'I had to shut down & fully recover' - Taylor-Brown eyes Olympic spot
- Published
Overcoming adversity has been a central theme in Georgia Taylor-Brown's journey - whether that's chasing Olympic gold, or more important matters.
The British triathlete was on crutches after injury struck 11 weeks before Tokyo 2020 and, amid the remnants of a tropical storm, a mid-race puncture dashed her hopes of gold.
Remarkably, Taylor-Brown recovered to achieve silver, and four days later helped Team GB to a historic mixed relay gold.
But the true extent of the ongoing hardship she faced was yet to surface.
At home, her long-term partner struggled with mental health issues. That relationship ended in 2022, yet the toll it had taken - emotionally and physically - was still revealing itself.
In the years since her Tokyo successes the 2020 world champion has continued to encounter setbacks, losing the second half of the 2023 season after tearing her calf.
But before her bid to qualify for Paris 2024 this weekend, Taylor-Brown is now both injury-free and - most crucially - happy.
"I think the body has a good way of telling you enough is enough. Getting injured last year was my body's way of telling me I was still trying to push through and 'now we are going to stop'," Taylor-Brown, 30, tells BBC Sport.
"I went through a dark patch at the end of 2022. Racing was difficult because I didn't want to be there. I hated it. I wanted to lock myself in my room and shut everyone out, but I had a job to do.
"It was a difficult time. I had been performing well but it got to a point where I couldn't do it anymore. I didn't want people to know that was my personal life. When I couldn't really hide it any more, I had to get help.
"I had to shut down and fully recover from it all. I have found someone who loves me a lot. I feel like I'm in such a safe, happy place and I'm excited for life, which is a nice thing to be able to say."
Taylor-Brown's then partner, former Team Sky cyclist Josh Edmondson, told BBC Sport in 2017 that his use of the controversial painkiller Tramadol had led to severe depression.
Following Olympic glory, Taylor-Brown says she "couldn't enjoy that period" amid her ongoing domestic situation.
While triathlon had for a long time offered a form of escape, it was those issues away from sport which continued to occupy her mind as she attempted to perform.
"I was investing a lot of time helping him to get better. I thought I could save him," says Taylor-Brown.
"Even when I was out the house I was always worried about whether he was OK.
"I am never going to say I understand what people are going through with mental health issues because I never have [gone through it], not to that degree anyway. But I have learned a lot."
Taylor-Brown has since begun to appreciate the magnitude of her achievements three years ago.
Left with just five weeks to prove her fitness - after a stress response in her leg disrupted her preparations for an Olympic debut - she trailed in fifth after riding the final two kilometres of the cycle with a flat tyre on rain-soaked roads, but overhauled all but Bermuda's Flora Duffy on the concluding 10km run for silver.
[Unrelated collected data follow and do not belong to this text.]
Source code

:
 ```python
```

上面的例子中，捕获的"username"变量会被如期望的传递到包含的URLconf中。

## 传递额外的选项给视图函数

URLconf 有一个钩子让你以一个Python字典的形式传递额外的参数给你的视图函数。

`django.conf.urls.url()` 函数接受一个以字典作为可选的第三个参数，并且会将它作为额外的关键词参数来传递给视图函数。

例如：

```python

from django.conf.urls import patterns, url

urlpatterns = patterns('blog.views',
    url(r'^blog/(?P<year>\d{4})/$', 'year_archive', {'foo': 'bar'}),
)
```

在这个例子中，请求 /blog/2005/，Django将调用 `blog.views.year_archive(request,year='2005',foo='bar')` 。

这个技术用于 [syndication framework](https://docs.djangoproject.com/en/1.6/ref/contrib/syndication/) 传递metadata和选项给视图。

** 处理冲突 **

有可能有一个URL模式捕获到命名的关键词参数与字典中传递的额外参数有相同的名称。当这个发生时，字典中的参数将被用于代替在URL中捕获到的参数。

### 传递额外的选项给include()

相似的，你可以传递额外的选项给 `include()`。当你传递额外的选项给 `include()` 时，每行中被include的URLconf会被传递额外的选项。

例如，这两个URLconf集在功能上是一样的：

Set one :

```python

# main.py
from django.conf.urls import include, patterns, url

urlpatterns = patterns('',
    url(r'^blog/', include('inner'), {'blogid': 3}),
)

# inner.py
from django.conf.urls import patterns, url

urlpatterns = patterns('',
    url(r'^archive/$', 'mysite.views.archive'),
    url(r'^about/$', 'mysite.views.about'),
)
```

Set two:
Alongside team-mates Jessica Learmonth, Jonny Brownlee and Alex Yee, she was then part of history as GB won the inaugural Olympic triathlon mixed relay.
"I think I'm only starting to really respect and appreciate what I did now," Taylor-Brown says.
"Everything seemed to go wrong. I got injured, I got really ill, the race was delayed, it was raining, then I got the puncture and I was just like: 'How many things can you throw at me?'
"In a way it kind of humbles you. It proves nothing can go perfectly - but you can perform even if it doesn’t. I definitely am very proud of how Tokyo went."
On Saturday Taylor-Brown will aim to secure her place at Paris 2024 with a strong performance at the World Triathlon Championship Series (WTCS) in Cagliari, where she has won on both her previous appearances.
It will be her first WTCS race in almost 12 months after a torn calf ended her 2023 season, with further complications - including surgery to remove a bone that had grown in her right ankle to compensate for an over-reliance on that side during recovery - leading to a four-month lay-off from running.
Such a significant setback at the dawn of an Olympic year may have caused panic to others, but Taylor-Brown's experiences have enabled her to retain perspective.
"You hear horror stories of people who tear their calf, it happens again and they get stuck in a cycle. I thought I might not come back from this," she says.
"Racing again late last year wasn't a safe option. I had to think long term. The best way to make the Games was to take a big period out."
Proving her fitness two months before Paris provides a new challenge, with her qualification confirmed long before the delayed Tokyo Games, but Taylor-Brown is right to feel optimistic following podium finishes in two races since her return to action.
"Going into this weekend I'm nervous, but I know I couldn't have done any more over the past few weeks to prepare," she adds.
"I'm not at my peak because it's kind of impossible to peak twice in such a short space of time.
"It’s not ideal preparation for an Olympics - but I’ve had worse."